● **DOCUMENT TEXT**
▶
What's For Dinner Tonight?

bu$hleaguer

Well-Known Member
I have had good italian ham before dont get me wrong but it can NEVER HAVE the same quality of iberian ham for 2 reasons, breed and feed which are pretty much exclusive to the region. Moreover we go as far as having specific rules and regulamentations for regional denomination of gastronimical products. Thats why i will be a dick when it comes to discussing ham quality. We have always made the best partly due to natural endowment and if you wanna make the best you will simply have to copy period. I personally find most italian ham not fattty enough.
Dude, are you serious? Wow. Hate to call you out but you certainly made yourself sound pretty ethnocentric and clueless about the countries around you when you made your above statement. Much of Europe does not have the same rules you mentioned above, but unfortunately you mentioned Italy, who happens to be one of the forerunners in the wine/food regulations. Take the "italian ham" you mentioned above, or more notably Prosciutto di Parma. Perhaps you could have sounded like you knew what you were talking about if you were talking about things others don't know anything about but unfortunately when it comes to food, several of us on here are classically trained chefs.

Following is an excerpt from a famous court case in Italy where someone has been selling parma ham without the proper identifying codes:

CONSORZIO DEL PROSCIUTTO DI PARMA

(APPELLANTS)

v.

ASDA STORES LIMITED AND OTHERS

(RESPONDENTS)
◀
● **TASKS FOR THIS EXERCISE**
• a. In the forum thread, what two reasons does the first poster give for why Italian ham can never match the quality of Iberian ham?
• b. From the forum thread, copy out word for word the passage that starts at the words "Dude, are you" and ends after "classically trained chefs.".

● **LISTED ENTRIES**
▶
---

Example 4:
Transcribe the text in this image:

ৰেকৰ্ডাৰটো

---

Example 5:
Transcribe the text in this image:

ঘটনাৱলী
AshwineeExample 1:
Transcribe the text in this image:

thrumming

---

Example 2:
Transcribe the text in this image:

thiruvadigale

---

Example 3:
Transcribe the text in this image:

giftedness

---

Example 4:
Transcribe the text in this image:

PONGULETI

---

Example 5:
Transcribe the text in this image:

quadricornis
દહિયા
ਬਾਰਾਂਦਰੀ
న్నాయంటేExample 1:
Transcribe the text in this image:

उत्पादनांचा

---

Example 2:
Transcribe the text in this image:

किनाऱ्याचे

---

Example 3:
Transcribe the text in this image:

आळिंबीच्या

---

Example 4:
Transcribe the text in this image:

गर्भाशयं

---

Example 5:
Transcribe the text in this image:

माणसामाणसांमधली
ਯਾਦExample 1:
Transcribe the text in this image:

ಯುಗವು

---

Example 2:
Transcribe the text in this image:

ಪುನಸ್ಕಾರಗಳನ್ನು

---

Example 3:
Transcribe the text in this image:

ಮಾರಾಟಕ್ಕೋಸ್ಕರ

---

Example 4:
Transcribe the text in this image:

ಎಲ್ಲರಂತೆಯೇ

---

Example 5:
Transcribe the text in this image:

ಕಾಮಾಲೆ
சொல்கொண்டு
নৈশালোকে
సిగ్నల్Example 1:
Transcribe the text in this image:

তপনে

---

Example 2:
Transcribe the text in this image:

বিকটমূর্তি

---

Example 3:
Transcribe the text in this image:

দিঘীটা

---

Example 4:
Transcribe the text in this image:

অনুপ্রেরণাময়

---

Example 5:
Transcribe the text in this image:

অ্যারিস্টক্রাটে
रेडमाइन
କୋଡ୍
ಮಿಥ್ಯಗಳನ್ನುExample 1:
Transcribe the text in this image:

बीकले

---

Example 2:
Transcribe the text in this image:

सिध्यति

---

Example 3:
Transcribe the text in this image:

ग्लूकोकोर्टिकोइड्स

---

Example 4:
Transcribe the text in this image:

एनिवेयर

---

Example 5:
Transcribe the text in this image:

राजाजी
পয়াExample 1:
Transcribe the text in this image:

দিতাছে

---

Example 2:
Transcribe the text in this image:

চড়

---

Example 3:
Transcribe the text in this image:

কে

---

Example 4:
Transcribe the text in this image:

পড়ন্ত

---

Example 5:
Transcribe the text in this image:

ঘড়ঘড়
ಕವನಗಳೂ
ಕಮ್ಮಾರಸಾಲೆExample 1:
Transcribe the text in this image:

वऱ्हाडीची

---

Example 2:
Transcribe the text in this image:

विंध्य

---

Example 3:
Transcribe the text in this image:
◀
▶
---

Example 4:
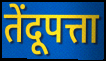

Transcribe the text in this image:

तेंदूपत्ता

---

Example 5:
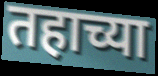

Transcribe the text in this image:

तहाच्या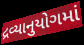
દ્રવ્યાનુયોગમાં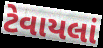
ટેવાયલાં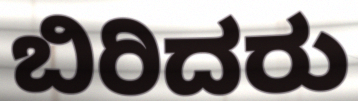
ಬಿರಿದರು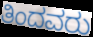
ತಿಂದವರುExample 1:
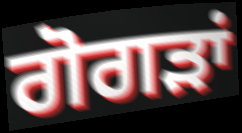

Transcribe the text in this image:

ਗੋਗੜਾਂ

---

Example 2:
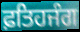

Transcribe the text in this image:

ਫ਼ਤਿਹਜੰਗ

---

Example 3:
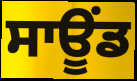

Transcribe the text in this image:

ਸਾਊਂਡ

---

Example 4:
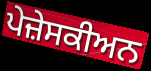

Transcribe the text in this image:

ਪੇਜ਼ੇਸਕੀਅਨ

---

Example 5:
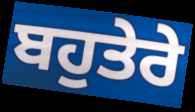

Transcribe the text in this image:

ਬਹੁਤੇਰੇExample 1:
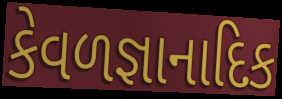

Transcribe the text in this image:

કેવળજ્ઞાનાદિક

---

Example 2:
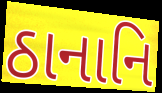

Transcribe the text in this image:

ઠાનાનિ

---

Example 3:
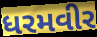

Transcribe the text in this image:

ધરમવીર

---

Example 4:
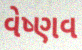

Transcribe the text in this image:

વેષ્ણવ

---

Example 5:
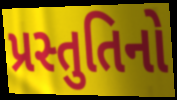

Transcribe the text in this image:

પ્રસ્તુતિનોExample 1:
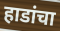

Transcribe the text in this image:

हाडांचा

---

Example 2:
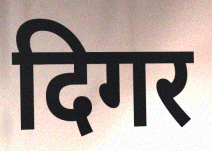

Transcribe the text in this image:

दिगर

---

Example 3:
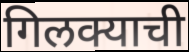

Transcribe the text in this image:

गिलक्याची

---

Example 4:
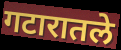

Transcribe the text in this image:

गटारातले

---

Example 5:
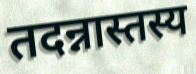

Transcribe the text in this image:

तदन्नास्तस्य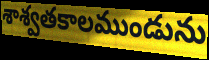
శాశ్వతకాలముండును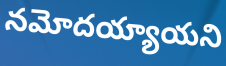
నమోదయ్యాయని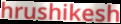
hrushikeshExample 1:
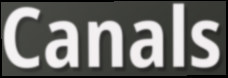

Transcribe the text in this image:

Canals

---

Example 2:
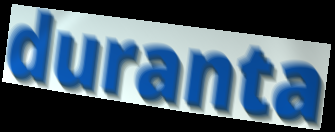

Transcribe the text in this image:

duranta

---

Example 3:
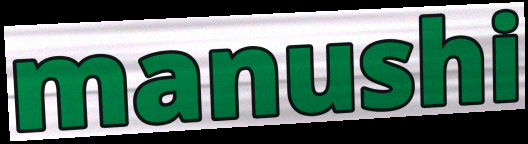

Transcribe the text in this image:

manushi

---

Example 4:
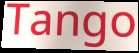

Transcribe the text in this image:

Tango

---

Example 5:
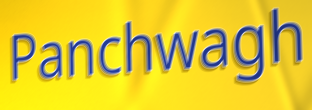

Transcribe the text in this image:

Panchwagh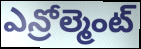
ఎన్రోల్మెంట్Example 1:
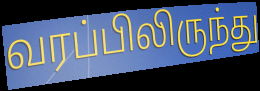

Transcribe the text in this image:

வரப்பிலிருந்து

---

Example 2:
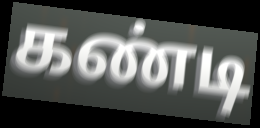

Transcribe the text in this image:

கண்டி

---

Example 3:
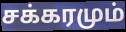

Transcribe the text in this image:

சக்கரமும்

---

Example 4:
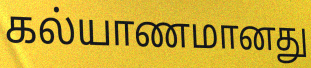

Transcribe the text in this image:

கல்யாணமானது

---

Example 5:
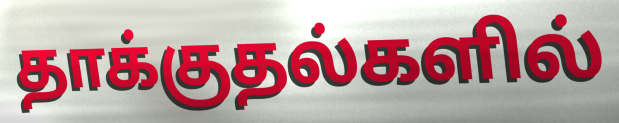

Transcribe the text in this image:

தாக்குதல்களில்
◀
● **RESULTS IN ORDER**
• a. Breed and feed.

• b.
Dude, are you serious? Wow. Hate to call you out but you certainly made yourself sound pretty ethnocentric and clueless about the countries around you when you made your above statement. Much of Europe does not have the same rules you mentioned above, but unfortunately you mentioned Italy, who happens to be one of the forerunners in the wine/food regulations. Take the "italian ham" you mentioned above, or more notably Prosciutto di Parma. Perhaps you could have sounded like you knew what you were talking about if you were talking about things others don't know anything about but unfortunately when it comes to food, several of us on here are classically trained chefs.